(SELECTED EXCERPT)
The solution involves three key aspects of proper genealogy API usage:
API Payload Structure:
Never mix parent and child creation in a single batch. The genealogy API payload must separate hierarchical levels. Structure your imports as:
Phase 1 - Parent/Assembly creation:
POST /api/genealogy/items/batch
{"items": [{"serial": "ASM-100", "type": "assembly", "material": "MAT-500"}]}
Phase 2 - Child/Component creation with parent links:
POST /api/genealogy/items/batch
{"items": [{"serial": "SN001", "type": "component", "parentSerial": "ASM-100", "position": "1"}]}
Parent-Child Relationship Requirements:
The genealogy module validates parent existence before establishing links. This validation occurs at the database constraint level, so parent records must be fully committed and visible to subsequent transactions. In SOC 4.1, batch operations execute in a single transaction context, meaning child items processed in the same batch cannot reference parents created earlier in that same batch - they see the pre-transaction database state.
Traceability Compliance Best Practices:
For regulatory compliance, implement verification after each import phase:
// Pseudocode - Two-phase genealogy import:
1. Extract all parent/assembly items from source data
2. POST parents batch to genealogy API, await 201 response
3. Query genealogy API to verify all parents exist (GET /api/genealogy/items?serials=...)

(YOUR TASKS)
1. The genealogy API guidance names three key aspects of proper usage, each under its own heading. List those three headings.
2. Continue the genealogy API guidance, starting after its third pseudocode step.

(RECORD EXTRACTS)

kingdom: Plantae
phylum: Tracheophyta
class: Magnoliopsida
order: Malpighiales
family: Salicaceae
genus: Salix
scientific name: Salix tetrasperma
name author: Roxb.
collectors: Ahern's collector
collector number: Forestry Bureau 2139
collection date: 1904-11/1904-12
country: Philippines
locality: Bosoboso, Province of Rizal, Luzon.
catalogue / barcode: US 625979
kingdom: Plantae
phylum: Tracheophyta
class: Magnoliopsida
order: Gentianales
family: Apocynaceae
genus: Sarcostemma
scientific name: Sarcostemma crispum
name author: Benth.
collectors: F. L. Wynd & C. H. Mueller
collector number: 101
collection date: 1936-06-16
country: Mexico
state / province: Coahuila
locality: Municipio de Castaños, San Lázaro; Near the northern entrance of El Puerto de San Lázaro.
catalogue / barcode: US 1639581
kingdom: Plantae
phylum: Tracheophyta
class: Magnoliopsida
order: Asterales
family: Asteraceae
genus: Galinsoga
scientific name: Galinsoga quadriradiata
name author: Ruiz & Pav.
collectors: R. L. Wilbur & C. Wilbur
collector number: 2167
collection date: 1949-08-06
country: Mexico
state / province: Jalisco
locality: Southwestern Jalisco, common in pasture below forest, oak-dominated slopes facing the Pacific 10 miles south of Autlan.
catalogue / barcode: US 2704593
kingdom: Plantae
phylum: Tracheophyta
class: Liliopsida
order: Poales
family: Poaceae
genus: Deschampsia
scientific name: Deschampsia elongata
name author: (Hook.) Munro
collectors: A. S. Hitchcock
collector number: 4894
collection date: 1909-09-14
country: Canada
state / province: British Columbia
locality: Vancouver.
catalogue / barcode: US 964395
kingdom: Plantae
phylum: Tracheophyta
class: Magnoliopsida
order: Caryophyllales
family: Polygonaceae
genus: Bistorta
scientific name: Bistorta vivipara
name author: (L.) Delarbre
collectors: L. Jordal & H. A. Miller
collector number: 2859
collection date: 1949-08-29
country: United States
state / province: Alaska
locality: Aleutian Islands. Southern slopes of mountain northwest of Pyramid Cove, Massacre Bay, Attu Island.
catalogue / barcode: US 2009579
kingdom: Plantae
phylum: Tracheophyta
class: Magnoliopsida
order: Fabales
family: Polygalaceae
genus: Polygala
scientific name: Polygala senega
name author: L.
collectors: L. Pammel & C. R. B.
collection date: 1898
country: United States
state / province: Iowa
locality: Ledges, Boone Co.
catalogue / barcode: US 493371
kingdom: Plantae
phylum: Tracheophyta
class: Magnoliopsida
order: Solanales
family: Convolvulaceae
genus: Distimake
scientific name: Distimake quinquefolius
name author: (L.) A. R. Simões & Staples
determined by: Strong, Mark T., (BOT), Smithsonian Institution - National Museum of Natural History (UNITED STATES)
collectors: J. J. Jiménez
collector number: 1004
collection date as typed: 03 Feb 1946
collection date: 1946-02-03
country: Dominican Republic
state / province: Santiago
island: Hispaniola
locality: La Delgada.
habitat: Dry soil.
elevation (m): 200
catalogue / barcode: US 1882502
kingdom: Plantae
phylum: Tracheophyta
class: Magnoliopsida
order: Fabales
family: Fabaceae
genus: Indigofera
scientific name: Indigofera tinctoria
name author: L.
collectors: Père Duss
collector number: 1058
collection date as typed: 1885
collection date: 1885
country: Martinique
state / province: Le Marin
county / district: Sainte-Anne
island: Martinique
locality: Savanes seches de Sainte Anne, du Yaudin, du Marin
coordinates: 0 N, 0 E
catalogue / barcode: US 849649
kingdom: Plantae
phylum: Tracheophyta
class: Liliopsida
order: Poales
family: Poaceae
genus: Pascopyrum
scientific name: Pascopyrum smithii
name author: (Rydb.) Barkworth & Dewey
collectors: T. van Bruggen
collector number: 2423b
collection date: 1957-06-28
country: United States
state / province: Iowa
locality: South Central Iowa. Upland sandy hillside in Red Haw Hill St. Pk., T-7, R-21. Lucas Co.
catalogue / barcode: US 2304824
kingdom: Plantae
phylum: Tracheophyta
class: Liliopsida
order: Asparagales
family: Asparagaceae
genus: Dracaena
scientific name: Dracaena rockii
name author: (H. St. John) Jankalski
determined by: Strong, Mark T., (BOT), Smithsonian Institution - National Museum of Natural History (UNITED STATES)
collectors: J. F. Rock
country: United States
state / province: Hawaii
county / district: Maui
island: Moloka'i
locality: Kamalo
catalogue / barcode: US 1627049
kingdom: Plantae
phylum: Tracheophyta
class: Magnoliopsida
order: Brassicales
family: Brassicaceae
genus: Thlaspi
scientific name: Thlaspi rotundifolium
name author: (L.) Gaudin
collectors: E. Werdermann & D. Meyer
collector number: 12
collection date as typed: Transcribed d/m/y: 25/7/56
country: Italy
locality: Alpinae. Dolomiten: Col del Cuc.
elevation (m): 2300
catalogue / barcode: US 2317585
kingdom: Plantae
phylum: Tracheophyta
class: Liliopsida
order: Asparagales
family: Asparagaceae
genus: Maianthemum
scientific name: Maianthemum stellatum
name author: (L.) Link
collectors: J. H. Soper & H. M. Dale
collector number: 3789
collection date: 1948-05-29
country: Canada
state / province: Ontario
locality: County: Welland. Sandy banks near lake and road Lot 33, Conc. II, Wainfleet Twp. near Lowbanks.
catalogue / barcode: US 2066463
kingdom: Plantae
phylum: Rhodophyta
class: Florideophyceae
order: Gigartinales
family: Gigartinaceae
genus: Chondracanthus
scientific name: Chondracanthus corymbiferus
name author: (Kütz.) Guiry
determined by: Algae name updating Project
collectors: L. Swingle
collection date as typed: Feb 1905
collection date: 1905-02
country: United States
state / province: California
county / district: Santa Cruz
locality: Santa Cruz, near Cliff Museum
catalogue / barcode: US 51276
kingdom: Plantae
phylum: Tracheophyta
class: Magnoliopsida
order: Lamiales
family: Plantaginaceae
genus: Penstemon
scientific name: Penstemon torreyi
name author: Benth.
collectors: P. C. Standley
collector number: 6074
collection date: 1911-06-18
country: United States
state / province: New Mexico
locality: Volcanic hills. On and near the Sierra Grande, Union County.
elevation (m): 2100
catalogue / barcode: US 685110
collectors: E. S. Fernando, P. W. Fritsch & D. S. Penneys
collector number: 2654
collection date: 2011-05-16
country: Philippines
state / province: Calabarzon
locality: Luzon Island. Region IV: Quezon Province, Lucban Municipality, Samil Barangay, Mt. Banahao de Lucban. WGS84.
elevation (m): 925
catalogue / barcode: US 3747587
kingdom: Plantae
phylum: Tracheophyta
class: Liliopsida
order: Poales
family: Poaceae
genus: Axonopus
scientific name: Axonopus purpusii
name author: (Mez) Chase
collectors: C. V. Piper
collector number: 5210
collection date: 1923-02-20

(ANSWERS FOR THIS EXERCISE)
1.
API Payload Structure
Parent-Child Relationship Requirements
Traceability Compliance Best Practices

2.
4. Extract child/component items from source data
5. Enrich child payload with validated parentSerial references
6. POST children batch to genealogy API
7. Verify parent-child links via genealogy tree query
// Log any missing links for compliance audit trail
Additionally, enable genealogy API response logging to capture any silent validation failures. The 200 OK response you’re seeing likely contains warning messages in the response body about failed link creation - check the “warnings” array in the JSON response.
For high-volume imports (500+ items), consider implementing micro-batches of 50-100 items per API call within each phase. This improves transaction performance and makes error isolation easier when links fail.
If you’re in a clustered deployment, add a 2-3 second delay between Phase 1 and Phase 2 to allow database replication lag. Some installations have asynchronous replication between nodes, and immediate queries after parent creation may not see newly committed records on replica nodes.